The euro zone likely slipped into its second recession since 2009 in the July-September period, as the three-year debt crisis slowed economic growth in Germany to a crawl.
Economists expect EU statistics office Eurostat to say on Thursday that the bloc's output shrank 0.2 percent in the third quarter, as it did in the second quarter.
That would put the 9.4 trillion euro ($12 trillion) economy, which generates a fifth of global output, officially in recession, although Italy and Spain have been contracting for months and Greece is suffering an outright depression.
The distress in more vulnerable member states has progressively started to affect the remainder of the (European) Union, senior European Commission official Marco Buti said in a report this month forecasting a 0.4 percent contraction for the euro zone in all of 2012.
Hopes for a recovery next year are also fading, with the European Commission saying the economy will flatline in 2013.
A rebound in the euro zone could be vital for the rest of the world as the United States and China struggle with the impact of the crisis on their companies' ability to grow and prosper.
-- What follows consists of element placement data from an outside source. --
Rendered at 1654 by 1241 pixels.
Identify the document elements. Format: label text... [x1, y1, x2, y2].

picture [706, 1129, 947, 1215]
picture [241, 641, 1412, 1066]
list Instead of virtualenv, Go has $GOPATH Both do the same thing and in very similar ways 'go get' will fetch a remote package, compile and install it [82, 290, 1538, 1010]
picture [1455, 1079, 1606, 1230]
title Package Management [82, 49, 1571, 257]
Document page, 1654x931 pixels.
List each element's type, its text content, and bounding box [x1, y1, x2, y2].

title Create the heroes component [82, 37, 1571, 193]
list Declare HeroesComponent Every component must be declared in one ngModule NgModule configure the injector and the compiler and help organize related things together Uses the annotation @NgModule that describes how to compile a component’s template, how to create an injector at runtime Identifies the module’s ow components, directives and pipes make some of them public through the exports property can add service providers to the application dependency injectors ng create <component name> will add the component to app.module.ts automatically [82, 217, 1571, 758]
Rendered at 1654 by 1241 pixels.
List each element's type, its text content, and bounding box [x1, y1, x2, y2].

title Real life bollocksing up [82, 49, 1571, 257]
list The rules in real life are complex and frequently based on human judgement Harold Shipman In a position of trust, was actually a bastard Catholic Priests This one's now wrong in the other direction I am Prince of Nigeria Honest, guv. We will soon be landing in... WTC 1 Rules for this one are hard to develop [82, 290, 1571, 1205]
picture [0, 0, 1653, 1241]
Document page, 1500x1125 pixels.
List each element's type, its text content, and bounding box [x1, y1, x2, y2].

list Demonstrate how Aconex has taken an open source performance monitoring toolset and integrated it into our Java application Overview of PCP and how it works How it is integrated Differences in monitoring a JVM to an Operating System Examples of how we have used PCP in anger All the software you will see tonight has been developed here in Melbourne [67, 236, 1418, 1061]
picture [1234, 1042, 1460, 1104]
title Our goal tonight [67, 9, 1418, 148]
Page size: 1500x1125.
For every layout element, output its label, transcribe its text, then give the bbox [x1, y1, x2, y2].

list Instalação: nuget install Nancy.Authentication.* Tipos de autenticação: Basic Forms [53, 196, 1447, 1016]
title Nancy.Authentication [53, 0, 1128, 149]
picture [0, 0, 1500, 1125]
Millions of workers went on strike across Europe on Wednesday to protest the government spending cuts they say are driving the region into a deeper malaise but which Germany and the Commission say are crucial to healing the wounds of a decade-long, credit-fueled boom.
Output from euro zone factories dropped the most in nearly 4 years in September and companies as diverse as telecoms group Ericsson, Ford Motor, steel group Kloeckner and engineering firm Bombardier have announced job cuts.
EU officials say the euro zone is on the right path as labour costs fall and exports begin to rise. The European Central Bank's promise to buy euro zone government bonds has also drawn foreign investors back into sovereign debt markets.
But after months of resilience, Germany, Europe's largest economy, is seeing its companies unnerved by the crisis and demand for its goods in the euro zone and abroad is drying up.
While German gross domestic product expanded by 0.5 percent in the first quarter, it slowed to 0.3 percent in the second and economists polled by Reuters see growth weakening further to 0.2 percent in the July-September period.
Spain and Italy will also report GDP figures on Thursday, but it is France, the euro zone's second-largest economy, that many are watching to see if its economy stagnates or shrinks.